Los anuncios públicos sobre el pacto revelaron que habrá un ajuste fiscal explícito, una reducción de la brecha cambiaria vía devaluación, recortes de subsidios a los servicios públicos y aumento de tarifas, revisiones periódicas que le otorgarán al Fondo un poder de veto permanente, aumentos de la tasa de interés y límite a la emisión monetaria con el consecuente freno a la actividad económica.
Más allá de la curiosa actitud de quienes festejan lo que el Fondo “no exigió”, lo que sí impuso tiene un solo nombre: ajuste. Una hoja de ruta que tendrá un alto costo político del que todos se quieren despegar.
No será un ajuste en general, sino un ajuste sobre el ajuste: los datos recientemente publicados por el Indec revelaron que la masa salarial se redujo por cuarto año consecutivo, mientras que las jubilaciones cayeron un 6% en términos reales en 2021, perdieron todo lo que habían recuperado en 2020 y retrocedieron incluso contra el 2019. La caída acumulada en los haberes jubilatorios en comparación con 2015 fue del 23%. Sobre ese escenario social —que contiene, además, los grandes números escalofriantes en términos de pobreza e indigencia— el Fondo pide más.
La renuncia incómoda de Máximo Kirchner y las idas y vueltas de la oposición de Juntos por el Cambio están íntimamente relacionadas con esto: poner la mayor distancia posible entre ellos y la responsabilidad del ajuste.
Ni el Fondo tiene demasiadas expectativas en el entendimiento y esto quedó en evidencia en la agenda del programa acordado: las revisiones trimestrales de las metas y los lineamientos económicos a las que quedan atados los desembolsos para hacer frente a los vencimientos. El organismo tiene tanta confianza en el acuerdo que considera que para que se cumplan los objetivos debe dejar al país a tiro de default permanente.
En este contexto delicado, a la oposición de derecha la atraviesa una tensión que incluye un deseo inconfesable: colaborar con el Gobierno para la estabilización y el ajuste (como reclaman los referentes que gobiernan distritos) o fogonear una crisis aguda que imponga de hecho un shock y allane el camino no sólo para la posibilidad de un gobierno de signo distinto luego de 2023, sino también para las famosas “reformas estructurales”. El sueño eterno de un ajuste hecho por los otros para beneficio político propio.
Pero, también hay que mirar más allá de las apariencias en los movimientos de la coalición oficial. La renuncia de Máximo Kirchner fue leída por no pocos observadores de la política como una “irresponsabilidad” motorizada por una repentina radicalización jacobina del “kirchnerismo duro”. Sin embargo, también puede entenderse de otra manera: como el intento de contener a los descontentos con el acuerdo en las propias bases de apoyo del Frente de Todos.

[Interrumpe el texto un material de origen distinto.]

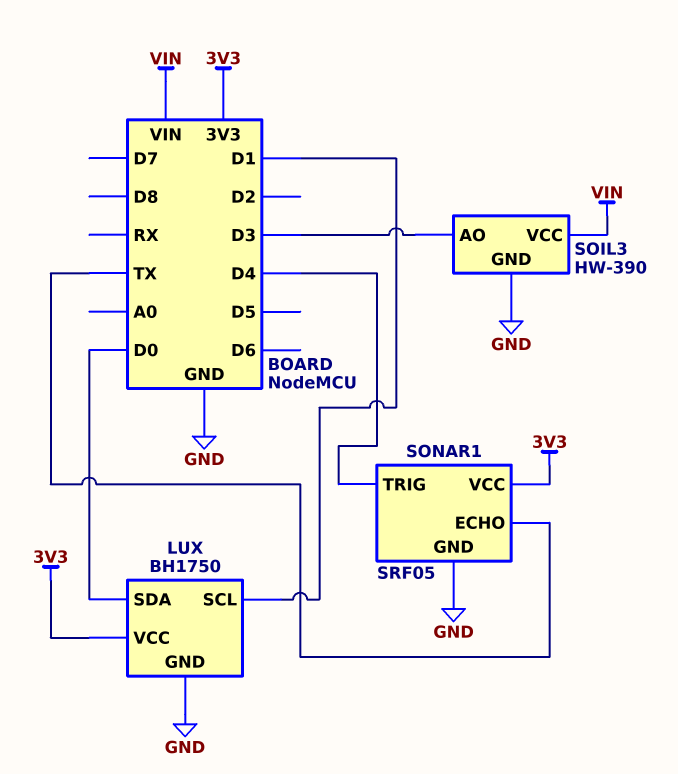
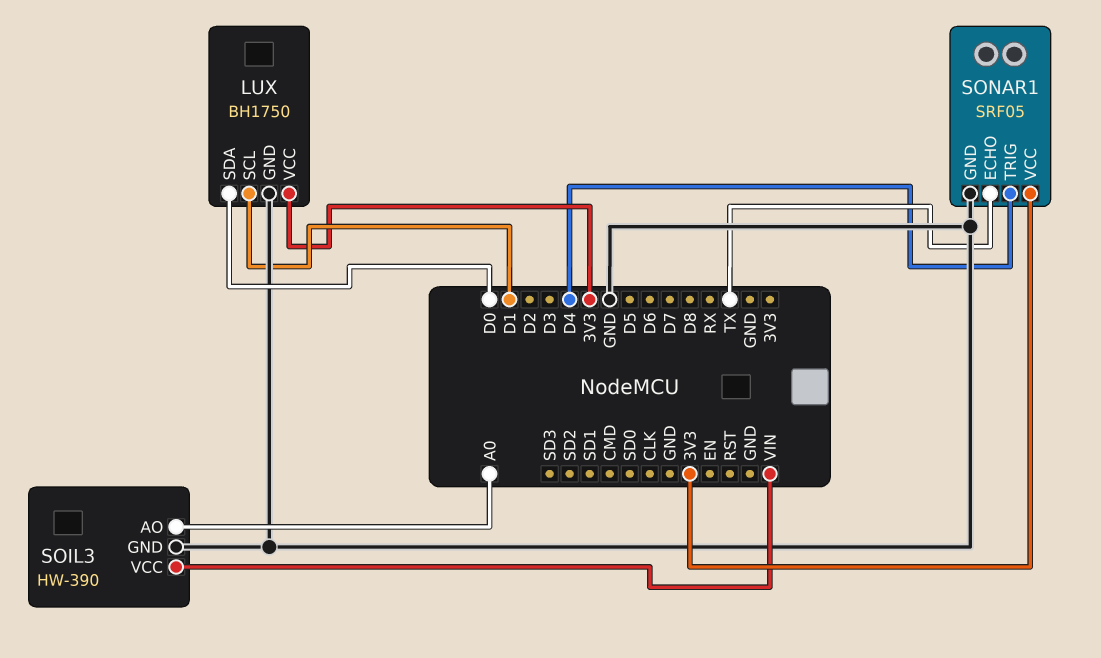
SOIL3 pin AO: D3 -> A0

No es un mecanismo nuevo en el kirchnerismo: luego de la derrota en las elecciones primarias del año pasado, la vicepresidenta, Cristina Kirchner, también salió a “denunciar” un ajuste que ya se había producido. La carta de Máximo Kirchner reveló que tenía diferencias desde antes de la firma del entendimiento con el Fondo Monetario, pero sin embargo esperó a que se rubricara el acuerdo para hacer públicas sus críticas y su renuncia. El extraño método de denunciar los hechos consumados. El contenido de la misiva también expresó la misma tónica: no está de acuerdo, pero no se opone tajantemente; no quiere ser la voz cantante en la defensa del pacto, pero no se propone voltearlo; no rompe y no deja de romper.
Mientras tanto, las naftas ya tuvieron un primer aumento del 10% este año, los alimentos subieron un 5% sólo en enero y el programa con el Fondo todavía no empezó. Quienes no pueden “despegarse” o jugar a las escondidas con la realidad son las mayorías populares porque todos los días cuando despiertan el ajuste todavía está ahí.